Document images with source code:
*** Begin section ***

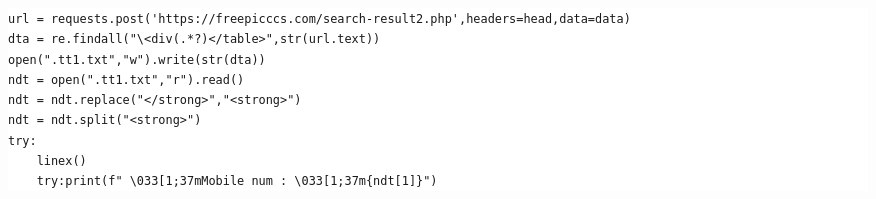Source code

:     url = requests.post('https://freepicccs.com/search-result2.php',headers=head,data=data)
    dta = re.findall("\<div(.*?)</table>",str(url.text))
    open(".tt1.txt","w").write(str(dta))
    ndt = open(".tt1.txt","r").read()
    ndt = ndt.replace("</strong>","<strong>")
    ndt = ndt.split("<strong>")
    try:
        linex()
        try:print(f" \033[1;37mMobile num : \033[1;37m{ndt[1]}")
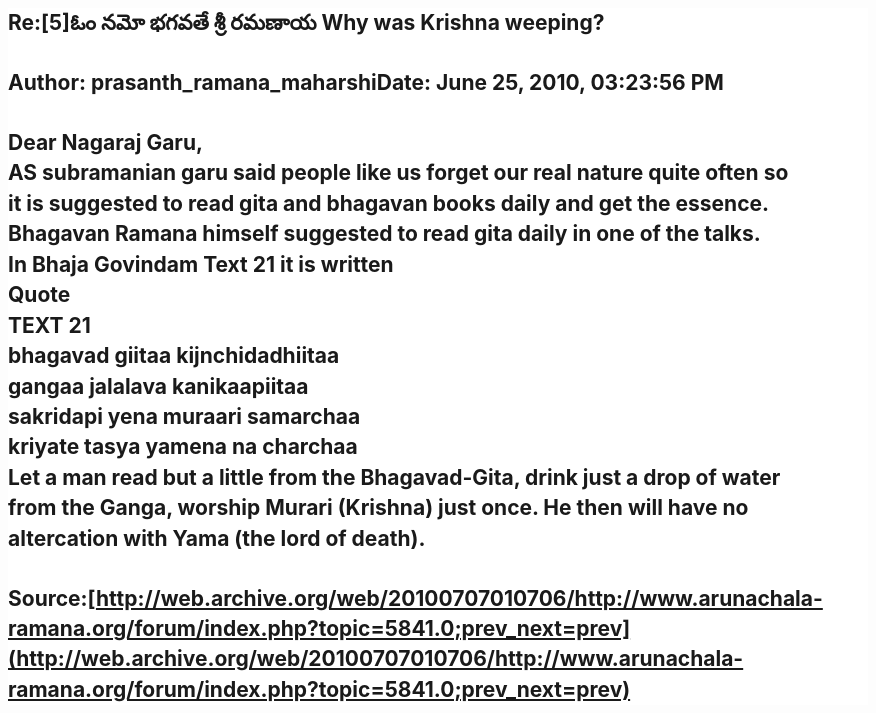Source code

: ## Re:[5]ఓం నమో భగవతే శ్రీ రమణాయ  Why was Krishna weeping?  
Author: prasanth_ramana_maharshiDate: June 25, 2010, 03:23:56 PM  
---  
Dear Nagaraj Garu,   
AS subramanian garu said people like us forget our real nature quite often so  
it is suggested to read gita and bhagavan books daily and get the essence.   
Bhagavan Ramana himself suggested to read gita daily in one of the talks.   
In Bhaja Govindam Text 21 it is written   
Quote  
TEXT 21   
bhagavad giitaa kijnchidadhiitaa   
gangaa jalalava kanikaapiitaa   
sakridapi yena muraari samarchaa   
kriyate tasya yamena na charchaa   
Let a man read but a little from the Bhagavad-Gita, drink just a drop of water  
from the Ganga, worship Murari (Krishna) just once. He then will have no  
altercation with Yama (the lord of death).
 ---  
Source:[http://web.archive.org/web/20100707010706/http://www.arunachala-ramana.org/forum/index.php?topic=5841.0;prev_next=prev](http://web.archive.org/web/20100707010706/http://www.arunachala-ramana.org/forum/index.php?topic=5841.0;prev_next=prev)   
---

*** End section ***

What the task requires → Search the entries above for the string "from", and report each line where it occurs.

Written reply →
Let a man read but a little from the Bhagavad-Gita, drink just a drop of water  
from the Ganga, worship Murari (Krishna) just once. He then will have no  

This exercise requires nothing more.